Can two different models of arithmetic have non-comparable views of peano arithmetic?

Question

For a given model of arithmetic $M$, we say that models view of peano arithmetic, $V(M)$, is $\{\phi : M \models (PA \vdash \phi) \}$.

For example the view of the standard model is $\{\phi : PA \vdash \phi \}$. On the other hand, for any model $X$ of $PA + \lnot Con(PA)$, $V(X)$ is the set of all statements in arithmetic. For a model $Y$, of $PA + Con(PA) + \lnot Con(ZFC)$, $(ZFC \vdash 0=1) \in V(Y)$ but $0=1 \notin V(Y)$. So $V(\text{standard model}) \subset V(Y) \subset V(X)$.

Can we have two model, $M$ and $M'$, of arithmetic (which are models of peano arithmetic) such that $V(M) \nsubseteq V(M')$ and $V(M') \nsubseteq V(M)$.

Answer 1

First of all, I believe you would be interested in a paper by Kikuchi and Kurahashi, "Illusory Models of Peano Arithmetic". They explore related questions in detail in that paper. In their notation, what you call "V(M)" they call $\mathrm{Thm}_{\mathsf{PA}}(M)$.

Let's first note that if $M \models \lnot \mathrm{Con}(\mathsf{PA})$, then $\mathrm{Thm}_{\mathsf{PA}}(M)$ will contain all sentences in the language. They refer to such models as "insane", and models of $\mathrm{Con}(\mathsf{PA})$ as "sane". So the real question here is whether, given sane models $M$ and $N$, the sets $\mathrm{Thm}_{\mathsf{PA}}(M)$ and $\mathrm{Thm}_{\mathsf{PA}}(N)$ are necessarily linearly ordered.

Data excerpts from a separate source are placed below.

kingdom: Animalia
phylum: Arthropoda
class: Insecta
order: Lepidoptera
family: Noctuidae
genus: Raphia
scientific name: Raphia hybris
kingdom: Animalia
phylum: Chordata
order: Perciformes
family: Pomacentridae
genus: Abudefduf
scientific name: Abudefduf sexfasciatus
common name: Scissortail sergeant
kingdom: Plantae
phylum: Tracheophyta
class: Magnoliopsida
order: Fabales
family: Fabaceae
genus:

The answer is no; in fact the main result regarding this in their paper actually shows that the family $\mathcal{T} = \{ \mathrm{Thm}_{\mathsf{PA}}(M) : M$ is sane $ \}$ has cardinality $2^{\aleph_0}$.

The main crux behind getting these independence results is that $\mathrm{Thm}_{\mathsf{PA}}(M)$ is determined entirely by the $\Sigma_1$ theory of $M$. Further, given any recursively enumerable theory $T$, there is a $\Sigma_1$ statement $\phi$ such that $T + \phi$ and $T + \lnot \phi$ are both consistent (this is a usual incompleteness argument, though they use a stronger version in order to get that $|\mathcal{T}| = 2^{\aleph_0}$). so let $T$ be the theory $\mathsf{PA} + \mathrm{Con}(\mathsf{PA})$, and then you can find two models of PA which have different $\Sigma_1$ theories, and therefore have incompatible "theorems of PA".

I strongly recommend reading that paper as they ask and answer many related questions that you might be interested in.

Answer 2

First, note that if $\phi \equiv \exists x\psi(x)$ is $\Sigma_1$ and $M$ is a model of $PA$, then $M \models \phi$ implies $\phi \in V(M)$. This is because if $M \models \psi(n)$, then $M$ is able to write $n=1+\cdots+1$ and then prove $PA \vdash \psi(1+\cdots+1)$.

Assume PA is consistent, and let $A,B$ be a recursively inseparable pair of disjoint $\Sigma_1$ subsets of $\mathbb{N}$. Build this disjointness explicitly into their defining formulas, so that you can prove they're disjoint. We claim that for some $n$, there is a pair of models $M_1 \models( n \in A)$ and $M_2 \models (n \in B)$. Since the sets are $\Sigma_1$ and provably disjoint, we get $n\in A$ in $V(M_1)$ but not $V(M_2)$, and the other way round.

For a contradiction, assume that for all $n$ there is no such pair. In particular, either there are no models with $n \in A$, or there are none with $n \in B$. By the Completeness Theorem, the corresponding formula is a theorem of PA. Define a recursive set $C$ by: If $PA \vdash n \not \in B$, put $n$ into $C$; and if $PA \vdash n \not \in A$, put $n$ into the complement $\bar C$. But then $C$ is a recursive separator for $A$ and $B$, contradicting the choice of $A$ and $B$. The proof is over.